BASSETERRE – ST KITTS – The St. Kitts and Nevis Cabinet Has been updated on the ongoing efforts to secure an investor for CLICO International Life (or CIL) which would serve to restore the investments of hundreds of nationals who had invested in the insurance company.
Since the collapse of the CL Financial Group in 2009, the government of St. Kitts and Nevis along with other governments of the region has been working assiduously to recoup their citizens’ investments.
Prime Minister and Minister of Finance, the Rt. Hon. Dr. Denzil L. Douglas reported that the appointed judicial manager for CIL in Barbados, Mr. Oliver Jordan of Deloitte Consulting Ltd, after conducting an extensive search process regionally and internationally, had received non-binding offers from two regionally-based insurance companies for the purchase of CLICO’s traditional business.
“The traditional business consists of Individual and Group Life insurance, pensions and annuities. The condition of the sale is that sufficient assets of an acceptable nature must be transferred from CIL to the purchaser and that there would be no cash sale of the assets but rather a discounting of the portfolio liability,” Minister of Information, Hon. Nigel Carty disclosed in the Post Cabinet Briefing.
He said the Minister of Finance was careful to highlight that no investor had expressed an interest in the purchase of CIL’s Executive Flexible Premium Annuities (EFPA) product as presently structured but that some were interested in considering its purchase under some restructured arrangement.

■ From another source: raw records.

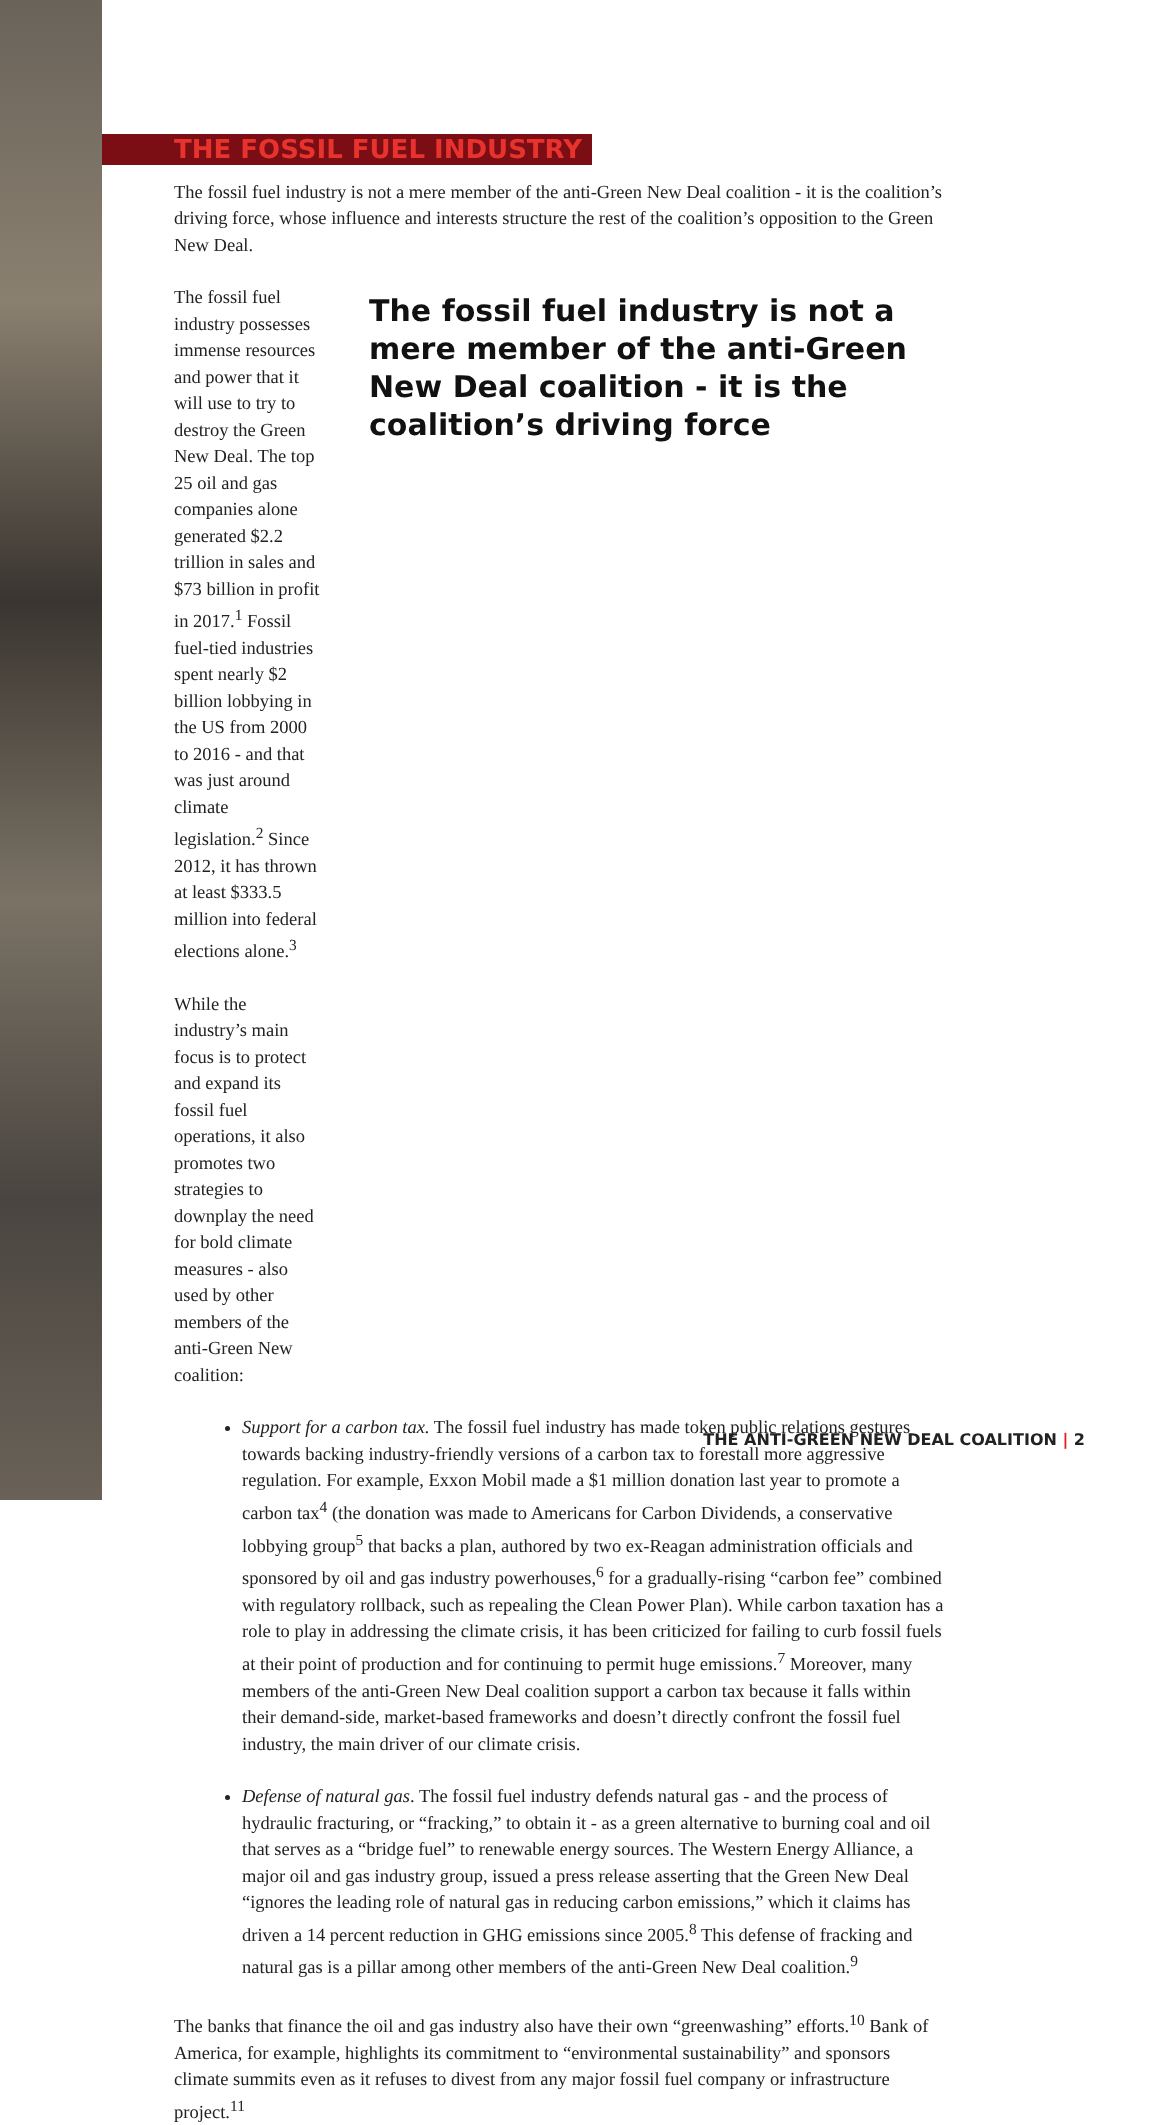THE FOSSIL FUEL INDUSTRY
The fossil fuel industry is not a mere member of the anti-Green New Deal coalition - it is the coalition’s driving force, whose influence and interests structure the rest of the coalition’s opposition to the Green New Deal.
The fossil fuel industry possesses immense resources and power that it will use to try to destroy the Green New Deal. The top 25 oil and gas companies alone generated $2.2 trillion in sales and $73 billion in profit in 2017.<sup>1</sup> Fossil fuel-tied industries spent nearly $2 billion lobbying in the US from 2000 to 2016 - and that was just around climate legislation.<sup>2</sup> Since 2012, it has thrown at least $333.5 million into federal elections alone.<sup>3</sup>
While the industry’s main focus is to protect and expand its fossil fuel operations, it also promotes two strategies to downplay the need for bold climate measures - also used by other members of the anti-Green New coalition:
The fossil fuel industry is not a mere member of the anti-Green New Deal coalition - it is the coalition’s driving force
Support for a carbon tax. The fossil fuel industry has made token public relations gestures towards backing industry-friendly versions of a carbon tax to forestall more aggressive regulation. For example, Exxon Mobil made a $1 million donation last year to promote a carbon tax<sup>4</sup> (the donation was made to Americans for Carbon Dividends, a conservative lobbying group<sup>5</sup> that backs a plan, authored by two ex-Reagan administration officials and sponsored by oil and gas industry powerhouses,<sup>6</sup> for a gradually-rising “carbon fee” combined with regulatory rollback, such as repealing the Clean Power Plan). While carbon taxation has a role to play in addressing the climate crisis, it has been criticized for failing to curb fossil fuels at their point of production and for continuing to permit huge emissions.<sup>7</sup> Moreover, many members of the anti-Green New Deal coalition support a carbon tax because it falls within their demand-side, market-based frameworks and doesn’t directly confront the fossil fuel industry, the main driver of our climate crisis.
Defense of natural gas. The fossil fuel industry defends natural gas - and the process of hydraulic fracturing, or “fracking,” to obtain it - as a green alternative to burning coal and oil that serves as a “bridge fuel” to renewable energy sources. The Western Energy Alliance, a major oil and gas industry group, issued a press release asserting that the Green New Deal “ignores the leading role of natural gas in reducing carbon emissions,” which it claims has driven a 14 percent reduction in GHG emissions since 2005.<sup>8</sup> This defense of fracking and natural gas is a pillar among other members of the anti-Green New Deal coalition.<sup>9</sup>
The banks that finance the oil and gas industry also have their own “greenwashing” efforts.<sup>10</sup> Bank of America, for example, highlights its commitment to “environmental sustainability” and sponsors climate summits even as it refuses to divest from any major fossil fuel company or infrastructure project.<sup>11</sup>
THE ANTI-GREEN NEW DEAL COALITION | 2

Mr. Carty further disclosed that a recent valuation indicated that the asset position of CIL is in the vicinity of BD$440 million region-wide whereas the policy holder liability position is approximately BD$850 million.
“For St. Kitts and Nevis, the policy holder liability of CIL is about BD$9 million or EC$12 million with BD$5.46 million or EC$7.37 million of that amount allocated to the EFPA portfolio and the balance of BD$3.54 million or EC$4.63 million assigned to the traditional insurance business portfolio,” said Information Minister Carty.

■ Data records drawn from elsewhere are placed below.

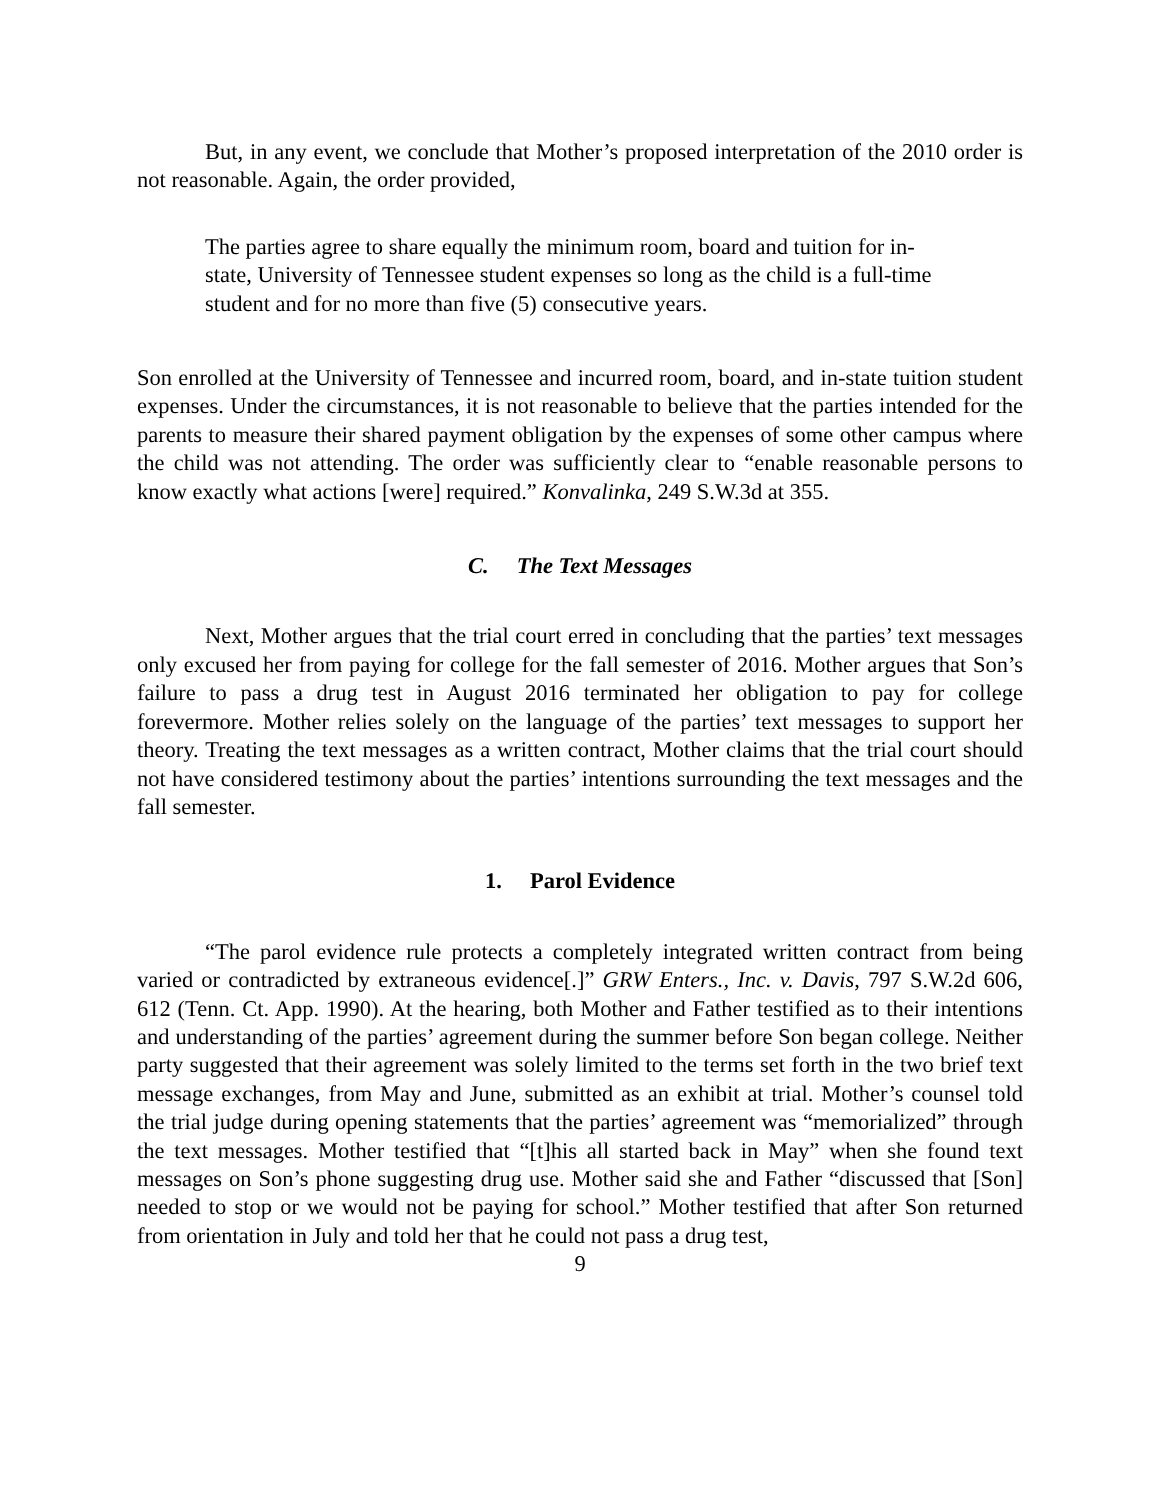But, in any event, we conclude that Mother’s proposed interpretation of the 2010 order is not reasonable. Again, the order provided,
The parties agree to share equally the minimum room, board and tuition for in-state, University of Tennessee student expenses so long as the child is a full-time student and for no more than five (5) consecutive years.
Son enrolled at the University of Tennessee and incurred room, board, and in-state tuition student expenses. Under the circumstances, it is not reasonable to believe that the parties intended for the parents to measure their shared payment obligation by the expenses of some other campus where the child was not attending. The order was sufficiently clear to “enable reasonable persons to know exactly what actions [were] required.” Konvalinka, 249 S.W.3d at 355.
C. The Text Messages
Next, Mother argues that the trial court erred in concluding that the parties’ text messages only excused her from paying for college for the fall semester of 2016. Mother argues that Son’s failure to pass a drug test in August 2016 terminated her obligation to pay for college forevermore. Mother relies solely on the language of the parties’ text messages to support her theory. Treating the text messages as a written contract, Mother claims that the trial court should not have considered testimony about the parties’ intentions surrounding the text messages and the fall semester.
1. Parol Evidence
“The parol evidence rule protects a completely integrated written contract from being varied or contradicted by extraneous evidence[.]” GRW Enters., Inc. v. Davis, 797 S.W.2d 606, 612 (Tenn. Ct. App. 1990). At the hearing, both Mother and Father testified as to their intentions and understanding of the parties’ agreement during the summer before Son began college. Neither party suggested that their agreement was solely limited to the terms set forth in the two brief text message exchanges, from May and June, submitted as an exhibit at trial. Mother’s counsel told the trial judge during opening statements that the parties’ agreement was “memorialized” through the text messages. Mother testified that “[t]his all started back in May” when she found text messages on Son’s phone suggesting drug use. Mother said she and Father “discussed that [Son] needed to stop or we would not be paying for school.” Mother testified that after Son returned from orientation in July and told her that he could not pass a drug test,
9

He added that given the nature of the non-binding offer agreements which have been made, the assets of CIL will have to be converted into an acceptable format to facilitate the sale of CIL’s insurance business to the new investors.
“ A model for achieving this conversion was discussed and may require some limited level of guarantee by regional governments,” said Minister Carty, who noted that Prime Minister Douglas has asked the Cabinet “to consider whether it would support the release of CIL’s assets in St. Kitts and Nevis to facilitate the proposals.”
“The impact of the model is that all traditional policyholders (that is, individual and group life, pension and annuity policyholders) would become new policyholders of a new insurance company. For the EFPA policyholders, based on the level of success of the asset conversion, there is likely to be a payout of a fixed sum on their outstanding principal, with the balance on the principal discounted and converted into annuities,” said Minister Carty.